Supported through an AEA Seed grant, Sugar-AI builds on JCU’s earlier proof-of-concept to deliver a fully operational prototype that uses freely available satellite imagery and machine learning to assess crop health at scale. Working closely with Herbert Cane Productivity Services Ltd (HCPSL), Burdekin Productivity Services (BPS) and Sugar Research Australia (SRA), the team developed an easy-to-use map-based interface that allows growers and agronomists to draw paddock boundaries, view vegetation health indicators and generate AI-driven RSD risk maps in real time.
Extensive field sampling in North Queensland, paired with gold-standard laboratory testing, enabled the team to build and validate new machine learning models using multiyear RSD datasets.
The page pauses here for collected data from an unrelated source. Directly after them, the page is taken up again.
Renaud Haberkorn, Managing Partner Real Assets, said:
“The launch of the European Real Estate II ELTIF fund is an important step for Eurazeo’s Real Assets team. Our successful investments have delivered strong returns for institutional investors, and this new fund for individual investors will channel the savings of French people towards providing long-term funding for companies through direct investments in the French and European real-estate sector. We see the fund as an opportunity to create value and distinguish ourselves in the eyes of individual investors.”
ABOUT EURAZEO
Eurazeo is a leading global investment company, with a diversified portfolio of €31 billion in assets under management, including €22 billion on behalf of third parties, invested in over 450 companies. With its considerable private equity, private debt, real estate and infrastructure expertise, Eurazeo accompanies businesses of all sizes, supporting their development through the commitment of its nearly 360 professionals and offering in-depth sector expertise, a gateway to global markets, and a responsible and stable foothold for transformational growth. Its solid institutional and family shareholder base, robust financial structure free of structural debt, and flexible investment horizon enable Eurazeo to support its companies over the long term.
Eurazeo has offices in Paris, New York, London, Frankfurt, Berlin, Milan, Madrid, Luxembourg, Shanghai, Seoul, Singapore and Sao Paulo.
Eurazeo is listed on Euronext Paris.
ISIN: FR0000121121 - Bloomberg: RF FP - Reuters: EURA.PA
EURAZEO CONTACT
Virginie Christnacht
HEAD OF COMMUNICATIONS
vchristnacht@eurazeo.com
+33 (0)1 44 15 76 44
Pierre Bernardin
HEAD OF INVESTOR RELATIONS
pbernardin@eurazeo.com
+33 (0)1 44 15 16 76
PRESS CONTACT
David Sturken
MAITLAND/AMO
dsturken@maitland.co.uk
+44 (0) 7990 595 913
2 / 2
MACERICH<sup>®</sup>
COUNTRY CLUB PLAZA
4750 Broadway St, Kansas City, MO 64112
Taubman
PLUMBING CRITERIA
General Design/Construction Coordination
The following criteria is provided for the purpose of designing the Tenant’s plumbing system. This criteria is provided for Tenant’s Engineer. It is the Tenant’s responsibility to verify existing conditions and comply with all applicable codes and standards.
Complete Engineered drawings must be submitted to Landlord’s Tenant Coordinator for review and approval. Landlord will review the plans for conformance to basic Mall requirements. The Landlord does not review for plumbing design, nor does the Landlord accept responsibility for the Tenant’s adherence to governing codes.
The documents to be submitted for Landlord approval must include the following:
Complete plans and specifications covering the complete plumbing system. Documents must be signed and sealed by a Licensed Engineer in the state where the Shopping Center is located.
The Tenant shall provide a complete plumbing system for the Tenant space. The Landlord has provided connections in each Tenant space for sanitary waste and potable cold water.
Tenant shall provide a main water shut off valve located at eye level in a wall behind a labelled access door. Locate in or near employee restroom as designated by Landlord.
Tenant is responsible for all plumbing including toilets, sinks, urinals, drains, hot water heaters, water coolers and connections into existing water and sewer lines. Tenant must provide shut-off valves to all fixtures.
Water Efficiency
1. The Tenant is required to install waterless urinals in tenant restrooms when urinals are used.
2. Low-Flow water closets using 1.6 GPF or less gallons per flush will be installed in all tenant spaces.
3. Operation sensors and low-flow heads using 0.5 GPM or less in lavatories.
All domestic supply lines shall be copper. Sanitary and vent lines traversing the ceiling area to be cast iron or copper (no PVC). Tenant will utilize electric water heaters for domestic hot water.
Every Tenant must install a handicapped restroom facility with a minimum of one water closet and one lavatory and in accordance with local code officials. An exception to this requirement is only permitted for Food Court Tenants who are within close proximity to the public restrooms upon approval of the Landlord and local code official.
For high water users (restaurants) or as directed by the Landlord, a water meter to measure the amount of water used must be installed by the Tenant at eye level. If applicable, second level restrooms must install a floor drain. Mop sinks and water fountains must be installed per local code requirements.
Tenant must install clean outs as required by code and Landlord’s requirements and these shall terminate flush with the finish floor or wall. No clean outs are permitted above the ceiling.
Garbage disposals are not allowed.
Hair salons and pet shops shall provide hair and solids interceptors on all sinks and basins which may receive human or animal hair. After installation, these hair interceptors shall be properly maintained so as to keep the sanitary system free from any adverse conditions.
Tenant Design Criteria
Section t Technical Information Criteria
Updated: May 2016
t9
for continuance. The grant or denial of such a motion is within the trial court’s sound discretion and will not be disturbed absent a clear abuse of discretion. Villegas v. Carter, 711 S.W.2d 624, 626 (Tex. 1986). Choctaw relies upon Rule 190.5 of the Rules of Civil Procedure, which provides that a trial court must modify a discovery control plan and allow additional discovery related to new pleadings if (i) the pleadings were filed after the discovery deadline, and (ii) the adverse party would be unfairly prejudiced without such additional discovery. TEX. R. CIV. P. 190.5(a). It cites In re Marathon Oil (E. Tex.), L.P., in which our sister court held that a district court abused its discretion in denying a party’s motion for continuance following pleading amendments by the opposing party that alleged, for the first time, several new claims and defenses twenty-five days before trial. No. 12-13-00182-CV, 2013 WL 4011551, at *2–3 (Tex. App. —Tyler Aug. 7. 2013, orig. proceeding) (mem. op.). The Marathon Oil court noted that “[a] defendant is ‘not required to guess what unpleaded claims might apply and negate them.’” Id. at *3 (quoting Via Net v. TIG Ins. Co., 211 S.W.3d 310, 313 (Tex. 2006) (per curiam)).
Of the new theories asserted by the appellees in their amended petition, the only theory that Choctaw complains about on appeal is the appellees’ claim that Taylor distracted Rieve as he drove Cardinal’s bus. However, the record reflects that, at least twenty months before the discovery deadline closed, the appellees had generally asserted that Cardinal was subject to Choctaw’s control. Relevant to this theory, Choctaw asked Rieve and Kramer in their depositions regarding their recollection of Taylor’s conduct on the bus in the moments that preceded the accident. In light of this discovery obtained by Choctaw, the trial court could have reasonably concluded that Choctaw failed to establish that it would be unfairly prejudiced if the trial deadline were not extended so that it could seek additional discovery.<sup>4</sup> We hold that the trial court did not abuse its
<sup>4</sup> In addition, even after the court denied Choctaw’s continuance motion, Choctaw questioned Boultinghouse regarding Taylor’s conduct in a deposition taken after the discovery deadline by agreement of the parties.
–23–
Notably, a newly developed weather-enhanced model, combining satellite and Bureau of Meteorology data, achieved up to 95% diagnostic accuracy, a major leap forward for non-invasive crop disease detection. These methods and results were further validated through publication in Computers and Electronics in Agriculture and Information Processing in Agriculture, two leading international ag-tech journal.
Sugar-AI has been enthusiastically received during demonstrations with growers and productivity services, and its showcase at the 2025 North Queensland Avocado and Horticulture Show and the 2025 Biosecurity Showcase in Cairns attracted strong interest from researchers, investors and agri-tech companies.
Now at Technology Readiness Level (TRL) 4, the next stage will involve broader field trials across Queensland to progress the technology to TRL 5 and expand its capabilities to detect other crop diseases and stress indicators. As Professor Azghadi notes, “the project demonstrates the power of university–industry collaboration in turning cutting-edge AI into practical tools that strengthen productivity, sustainability and biosecurity across regional Australia.”
AEA is a $1.6 billion Australian Government investment aimed at transforming Australia’s research translation and commercialisation landscape.